▶ Record set:

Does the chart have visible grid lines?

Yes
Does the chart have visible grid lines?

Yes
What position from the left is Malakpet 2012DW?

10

* * *

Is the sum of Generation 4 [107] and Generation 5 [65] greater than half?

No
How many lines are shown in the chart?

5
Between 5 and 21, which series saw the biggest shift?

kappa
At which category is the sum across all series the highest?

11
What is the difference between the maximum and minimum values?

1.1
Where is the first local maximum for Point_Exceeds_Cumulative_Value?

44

▶ Exercise objective: Pull out each line from the records that contains the word "which".

▶ Solution for this problem:
Between 5 and 21, which series saw the biggest shift?
At which category is the sum across all series the highest?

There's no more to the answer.